Top of DATA RECORDS

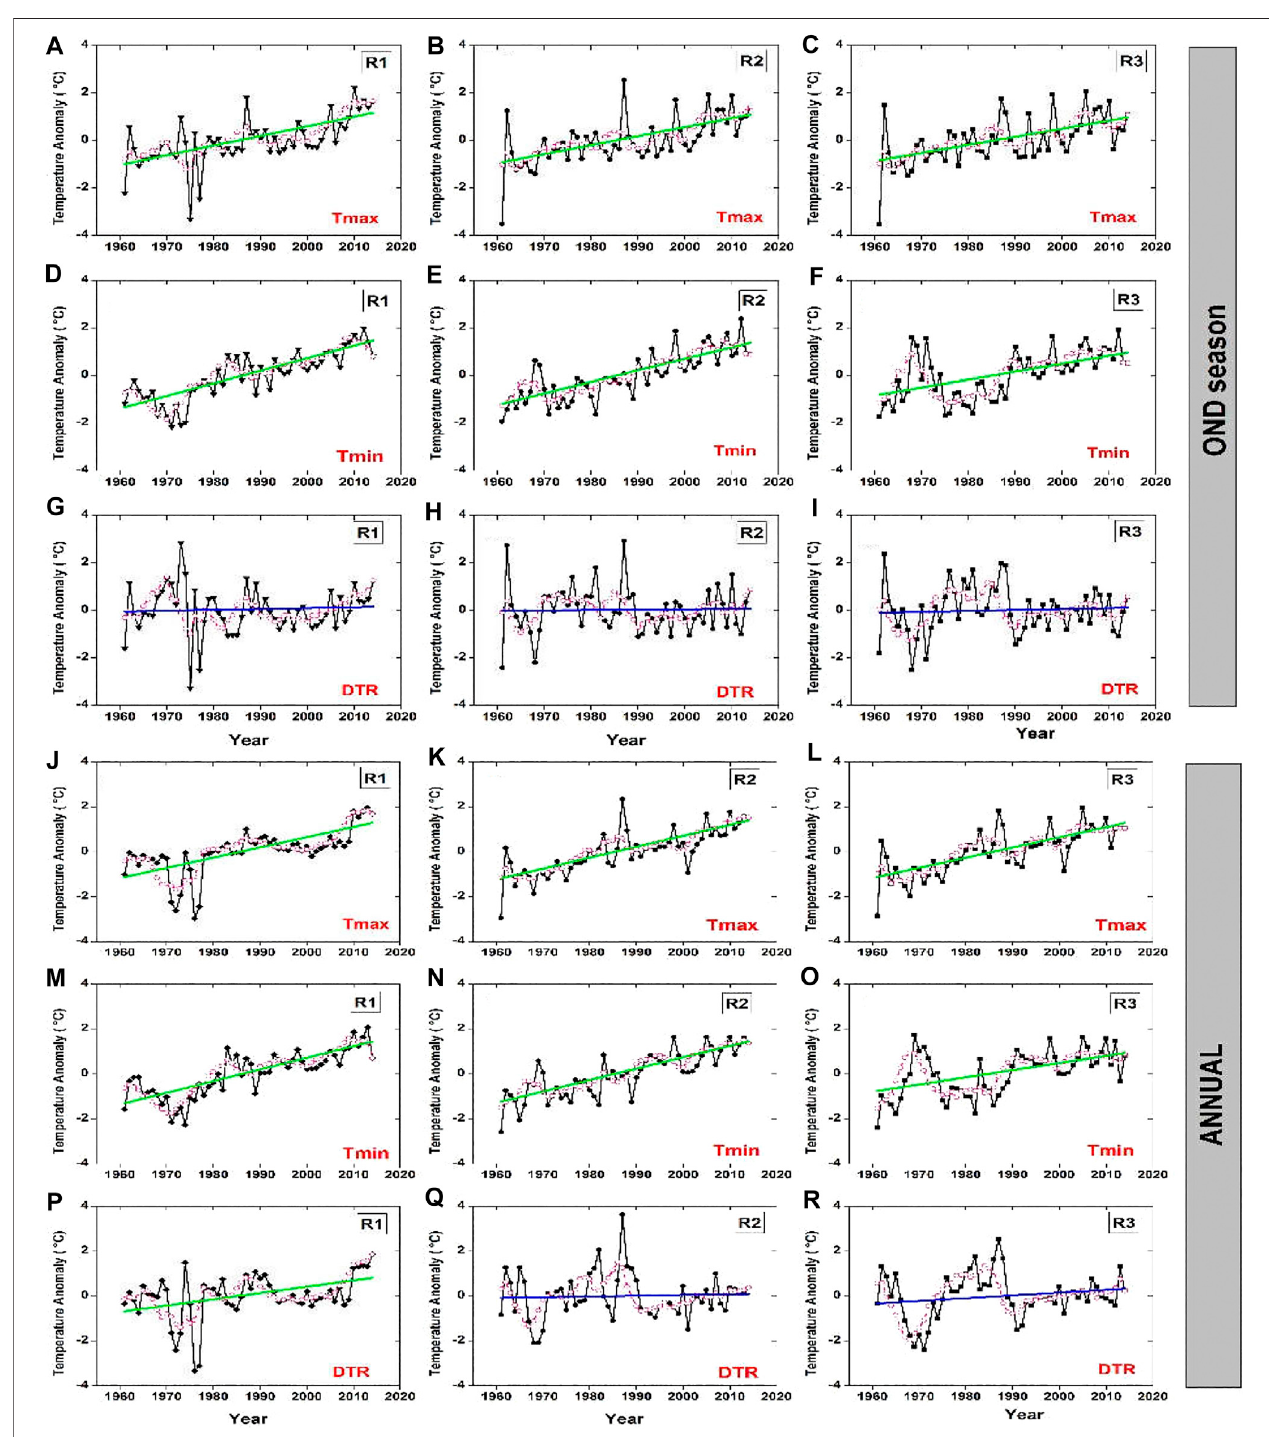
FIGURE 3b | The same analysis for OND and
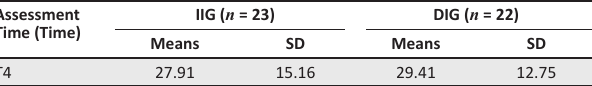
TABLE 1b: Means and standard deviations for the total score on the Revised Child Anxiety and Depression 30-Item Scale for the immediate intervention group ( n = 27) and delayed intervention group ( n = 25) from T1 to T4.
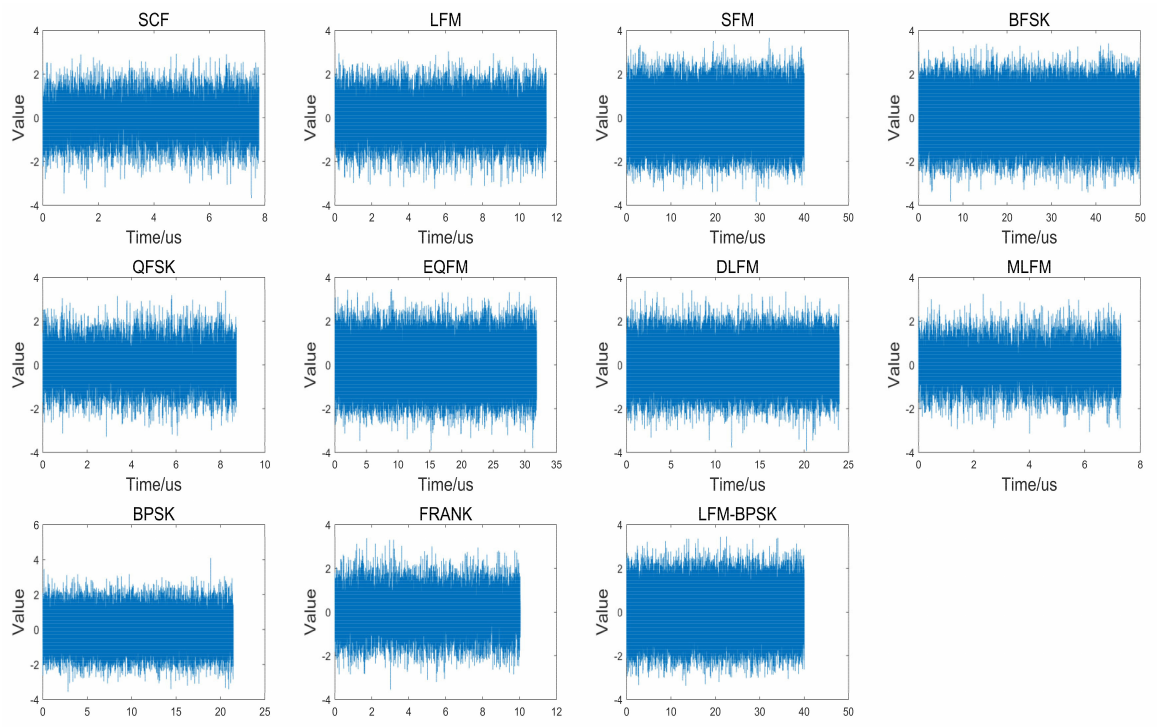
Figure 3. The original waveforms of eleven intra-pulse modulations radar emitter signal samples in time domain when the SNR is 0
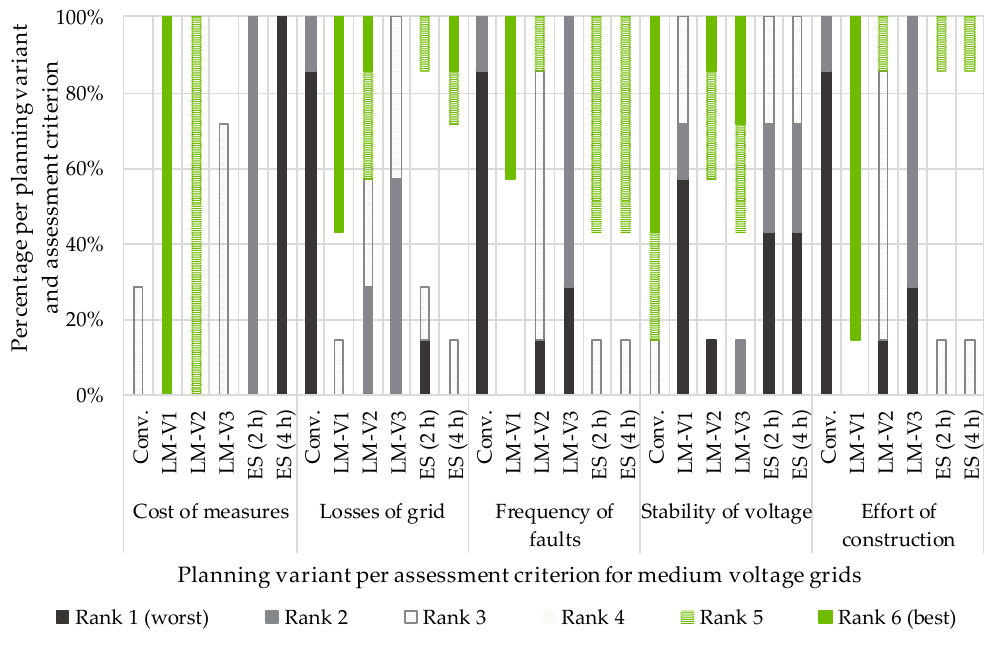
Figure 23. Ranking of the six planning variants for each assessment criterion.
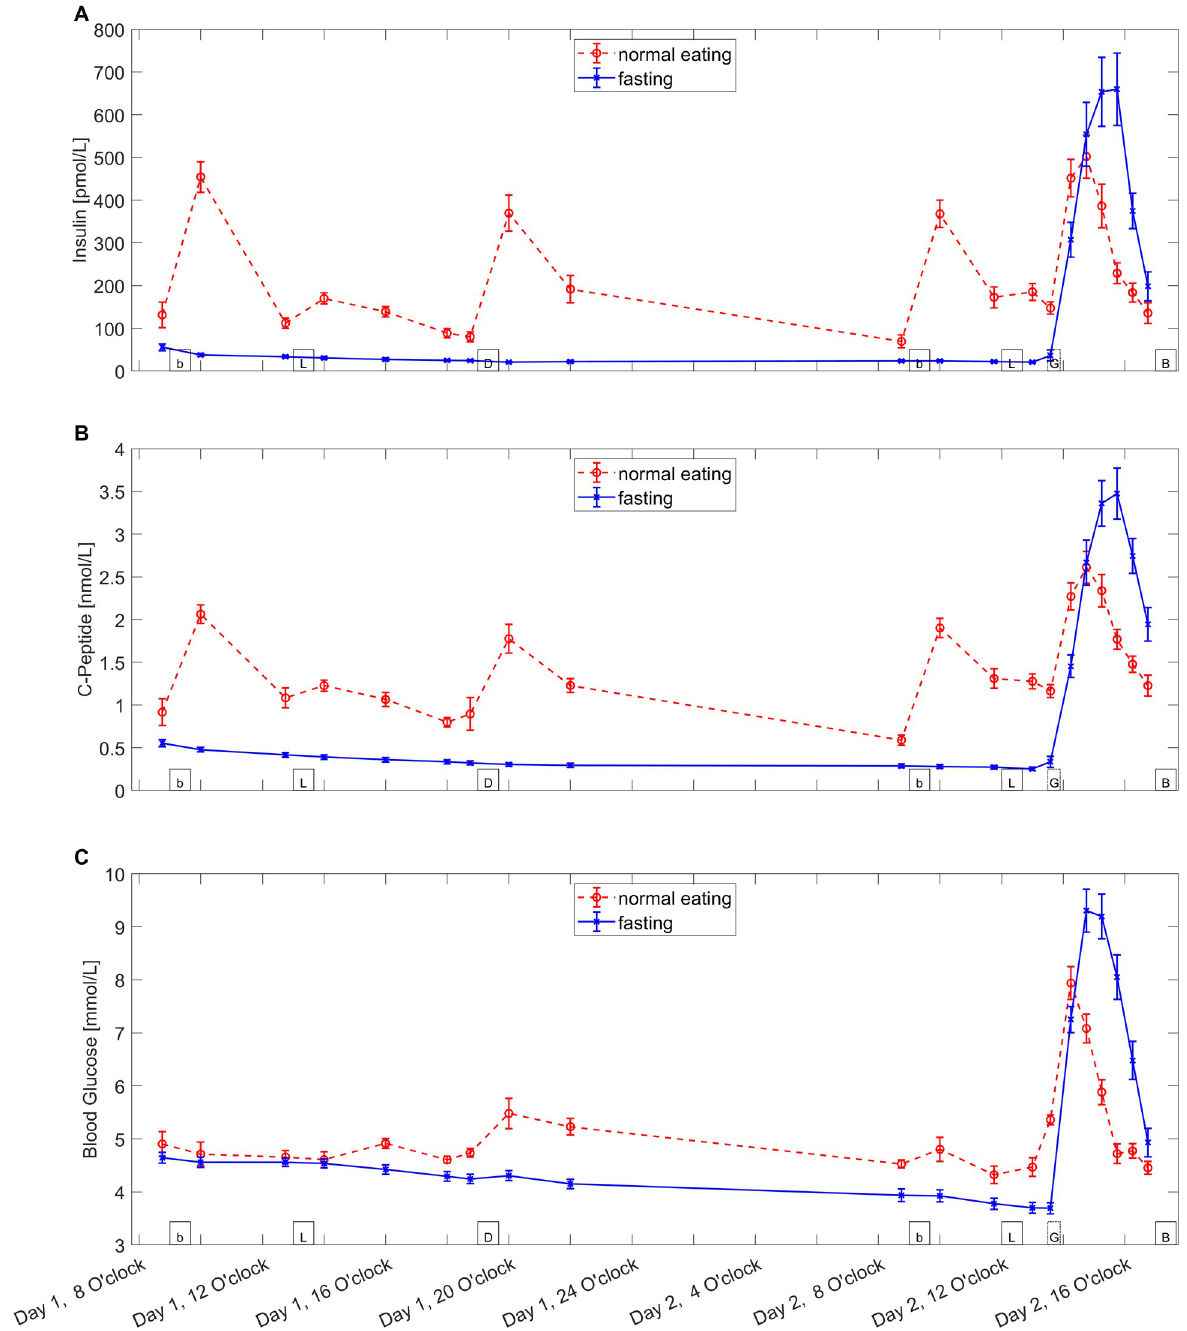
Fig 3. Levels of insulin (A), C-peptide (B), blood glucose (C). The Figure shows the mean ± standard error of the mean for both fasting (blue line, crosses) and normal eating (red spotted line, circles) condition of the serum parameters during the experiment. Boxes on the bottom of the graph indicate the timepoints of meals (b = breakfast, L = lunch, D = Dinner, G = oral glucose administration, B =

Bottom of DATA RECORDS

PROBLEM TO SOLVE: What is needed here is an exact copy of every record, with the pictures left out.

TASK RESULT:
FIGURE 3b | The same analysis for OND and
TABLE 1b: Means and standard deviations for the total score on the Revised Child Anxiety and Depression 30-Item Scale for the immediate intervention group ( n = 27) and delayed intervention group ( n = 25) from T1 to T4.
Figure 3. The original waveforms of eleven intra-pulse modulations radar emitter signal samples in time domain when the SNR is 0
Figure 23. Ranking of the six planning variants for each assessment criterion.
Fig 3. Levels of insulin (A), C-peptide (B), blood glucose (C). The Figure shows the mean ± standard error of the mean for both fasting (blue line, crosses) and normal eating (red spotted line, circles) condition of the serum parameters during the experiment. Boxes on the bottom of the graph indicate the timepoints of meals (b = breakfast, L = lunch, D = Dinner, G = oral glucose administration, B =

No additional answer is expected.